Footpath from Portugal

The GR 14 is a Percurso pedestre de grande rota (long-distance footpath with standard waymarking) in Portugal, which connects with a corresponding path into Spain. In Portugal, it is known as the Rota dos Vinhos da Europa (European Wine Route), and Portuguese tourist maps mark it as continuing through wine-growing areas of Spain and France to terminate at Strasbourg. As of 2015 it is not included in the list of "E-paths" (international routes) published by the European Ramblers' Association; however, a long-distance route of the same number (GR 14 (Spain), known as the Senda del Duero does continue the route into Spain from the border at Salto de Saucelle

In Portugal, the route is designated from the Atlantic coast at Vila Nova de Gaia in Porto eastward to the Spanish border.
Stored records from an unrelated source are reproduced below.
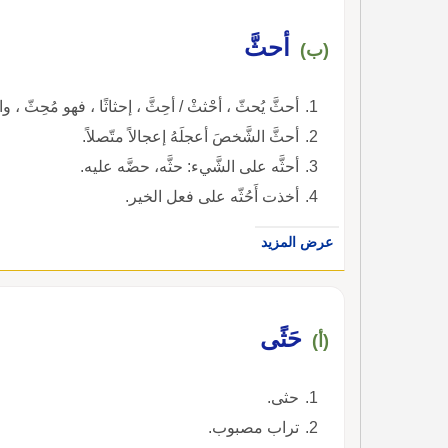
أحثَّ
(ب)
أحثَّ يُحثّ ، أحْثثْ / أحِثَّ ، إحثاثًا ، فهو مُحِثّ ، 
أحثَّ الشَّخصَ أعجلَهُ إعجالاً متّصلاً.
أحثَّه على الشَّيء: حثَّه، حضَّه عليه.
أخذت أَحُثّه على فعل الخير.
عرض المزيد
حَثًى
(أ)
حثى.
تراب مصبوب.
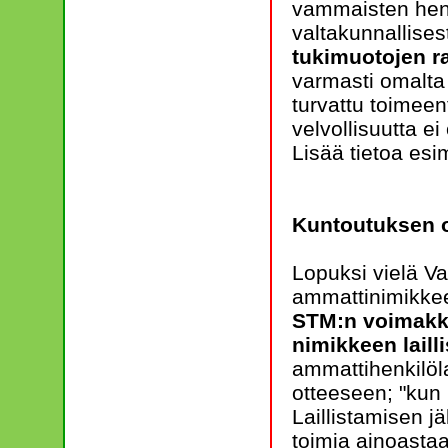
vammaisten henk
valtakunnallises
tukimuotojen 
varmasti omalta
turvattu toimeent
velvollisuutta e
Lisää tietoa esi
Kuntoutuksen o
Lopuksi vielä Va
ammattinimikkeen
STM:n voimakka
nimikkeen laill
ammattihenkilöl
otteeseen; "kun 
Laillistamisen j
toimia ainoasta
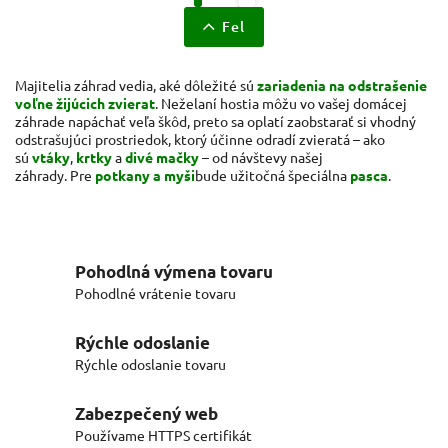
Fel
Majitelia záhrad vedia, aké dôležité sú
zariadenia na odstrašenie
voľne žijúcich zvierat
. Neželaní hostia môžu vo vašej domácej
záhrade napáchať veľa škôd, preto sa oplatí zaobstarať si vhodný
odstrašujúci prostriedok, ktorý účinne odradí zvieratá – ako
sú
vtáky
,
krtky
a
divé mačky
– od návštevy našej
záhrady. Pre
potkany a myši
bude užitočná špeciálna
pasca
.
Pohodlná výmena tovaru
Pohodlné vrátenie tovaru
Rýchle odoslanie
Rýchle odoslanie tovaru
Zabezpečený web
Používame HTTPS certifikát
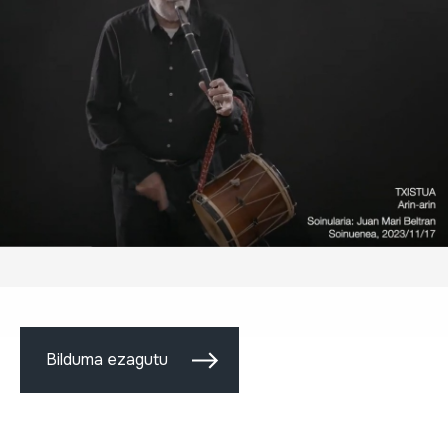
Bilduma ezagutu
Generally the path follows the course of the Douro river, though remaining slightly to the south of the river and at substantially greater altitudes, rising to almost 900m as against the approximately 150m of the upper Douro valley. The extent to which the path is waymarked along the whole of its length is not clear. As of 2013, only the section in the municipality of Armamar is included in the list of GR footpaths in Portugal in the National Register of Walking Routes published by the body responsible for these, the Federação de Campismo e Montanhismo de Portugal, but there is evidence that it is also waymarked at least in the municipalities of Tabuaço, São João da Pesqueira (45 km) and Vila Nova de Foz Côa at the eastern end of the route. In those areas, the route follows well used tracks or quiet country roads, between small towns and villages where accommodation and food are readily available. River crossings on footpath sections are either by bridges (e.g. across the River Távora), or stepping stones (e.g. across the River Torto). In accordance with the name of the route, it frequently passes through vineyards. It descends to the Douro at Ferradosa in the São João da Pesqueira section.